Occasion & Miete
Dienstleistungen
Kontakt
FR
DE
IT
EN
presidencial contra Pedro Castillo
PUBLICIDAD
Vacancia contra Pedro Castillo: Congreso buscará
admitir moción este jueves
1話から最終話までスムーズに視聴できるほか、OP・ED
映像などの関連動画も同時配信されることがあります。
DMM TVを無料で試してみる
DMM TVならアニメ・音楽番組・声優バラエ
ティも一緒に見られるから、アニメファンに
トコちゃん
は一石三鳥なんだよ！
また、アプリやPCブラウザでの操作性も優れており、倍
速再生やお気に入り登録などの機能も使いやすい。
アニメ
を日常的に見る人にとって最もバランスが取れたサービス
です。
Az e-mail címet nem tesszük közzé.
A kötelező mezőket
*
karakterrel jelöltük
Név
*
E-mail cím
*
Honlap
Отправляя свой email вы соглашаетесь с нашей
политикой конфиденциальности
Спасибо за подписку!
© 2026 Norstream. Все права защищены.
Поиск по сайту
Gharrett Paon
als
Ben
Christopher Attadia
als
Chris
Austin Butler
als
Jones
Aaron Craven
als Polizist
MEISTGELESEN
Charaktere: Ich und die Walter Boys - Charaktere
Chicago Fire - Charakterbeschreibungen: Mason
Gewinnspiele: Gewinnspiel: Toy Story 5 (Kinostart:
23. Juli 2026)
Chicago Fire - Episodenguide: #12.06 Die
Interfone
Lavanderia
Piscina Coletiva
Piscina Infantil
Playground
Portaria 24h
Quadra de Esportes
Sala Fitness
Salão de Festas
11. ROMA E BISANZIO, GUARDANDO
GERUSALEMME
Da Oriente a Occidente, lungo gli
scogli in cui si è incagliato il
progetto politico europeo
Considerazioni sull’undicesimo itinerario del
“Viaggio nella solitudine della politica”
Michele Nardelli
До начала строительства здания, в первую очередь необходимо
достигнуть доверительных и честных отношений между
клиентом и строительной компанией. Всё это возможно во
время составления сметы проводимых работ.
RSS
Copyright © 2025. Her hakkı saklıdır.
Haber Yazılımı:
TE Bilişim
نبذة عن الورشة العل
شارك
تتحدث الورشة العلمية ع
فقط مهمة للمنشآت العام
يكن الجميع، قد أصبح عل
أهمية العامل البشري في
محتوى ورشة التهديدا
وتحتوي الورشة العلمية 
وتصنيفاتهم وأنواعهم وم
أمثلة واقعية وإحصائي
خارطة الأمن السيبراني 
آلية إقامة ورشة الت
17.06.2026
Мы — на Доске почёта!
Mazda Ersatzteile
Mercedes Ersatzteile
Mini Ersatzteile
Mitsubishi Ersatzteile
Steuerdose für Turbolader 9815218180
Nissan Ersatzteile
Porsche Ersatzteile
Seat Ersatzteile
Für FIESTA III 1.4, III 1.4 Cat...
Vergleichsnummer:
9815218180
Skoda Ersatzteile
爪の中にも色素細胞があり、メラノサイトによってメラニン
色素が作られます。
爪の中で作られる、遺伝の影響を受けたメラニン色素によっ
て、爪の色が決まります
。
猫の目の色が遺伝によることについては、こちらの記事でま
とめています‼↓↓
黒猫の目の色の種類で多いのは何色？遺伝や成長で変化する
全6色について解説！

** Job **
Reproduce every line of the records above verbatim, in the same order, with nothing added, dropped, or changed.

** Problem solution **
Occasion & Miete
Dienstleistungen
Kontakt
FR
DE
IT
EN
presidencial contra Pedro Castillo
PUBLICIDAD
Vacancia contra Pedro Castillo: Congreso buscará
admitir moción este jueves
1話から最終話までスムーズに視聴できるほか、OP・ED
映像などの関連動画も同時配信されることがあります。
DMM TVを無料で試してみる
DMM TVならアニメ・音楽番組・声優バラエ
ティも一緒に見られるから、アニメファンに
トコちゃん
は一石三鳥なんだよ！
また、アプリやPCブラウザでの操作性も優れており、倍
速再生やお気に入り登録などの機能も使いやすい。
アニメ
を日常的に見る人にとって最もバランスが取れたサービス
です。
Az e-mail címet nem tesszük közzé.
A kötelező mezőket
*
karakterrel jelöltük
Név
*
E-mail cím
*
Honlap
Отправляя свой email вы соглашаетесь с нашей
политикой конфиденциальности
Спасибо за подписку!
© 2026 Norstream. Все права защищены.
Поиск по сайту
Gharrett Paon
als
Ben
Christopher Attadia
als
Chris
Austin Butler
als
Jones
Aaron Craven
als Polizist
MEISTGELESEN
Charaktere: Ich und die Walter Boys - Charaktere
Chicago Fire - Charakterbeschreibungen: Mason
Gewinnspiele: Gewinnspiel: Toy Story 5 (Kinostart:
23. Juli 2026)
Chicago Fire - Episodenguide: #12.06 Die
Interfone
Lavanderia
Piscina Coletiva
Piscina Infantil
Playground
Portaria 24h
Quadra de Esportes
Sala Fitness
Salão de Festas
11. ROMA E BISANZIO, GUARDANDO
GERUSALEMME
Da Oriente a Occidente, lungo gli
scogli in cui si è incagliato il
progetto politico europeo
Considerazioni sull’undicesimo itinerario del
“Viaggio nella solitudine della politica”
Michele Nardelli
До начала строительства здания, в первую очередь необходимо
достигнуть доверительных и честных отношений между
клиентом и строительной компанией. Всё это возможно во
время составления сметы проводимых работ.
RSS
Copyright © 2025. Her hakkı saklıdır.
Haber Yazılımı:
TE Bilişim
نبذة عن الورشة العل
شارك
تتحدث الورشة العلمية ع
فقط مهمة للمنشآت العام
يكن الجميع، قد أصبح عل
أهمية العامل البشري في
محتوى ورشة التهديدا
وتحتوي الورشة العلمية 
وتصنيفاتهم وأنواعهم وم
أمثلة واقعية وإحصائي
خارطة الأمن السيبراني 
آلية إقامة ورشة الت
17.06.2026
Мы — на Доске почёта!
Mazda Ersatzteile
Mercedes Ersatzteile
Mini Ersatzteile
Mitsubishi Ersatzteile
Steuerdose für Turbolader 9815218180
Nissan Ersatzteile
Porsche Ersatzteile
Seat Ersatzteile
Für FIESTA III 1.4, III 1.4 Cat...
Vergleichsnummer:
9815218180
Skoda Ersatzteile
爪の中にも色素細胞があり、メラノサイトによってメラニン
色素が作られます。
爪の中で作られる、遺伝の影響を受けたメラニン色素によっ
て、爪の色が決まります
。
猫の目の色が遺伝によることについては、こちらの記事でま
とめています‼↓↓
黒猫の目の色の種類で多いのは何色？遺伝や成長で変化する
全6色について解説！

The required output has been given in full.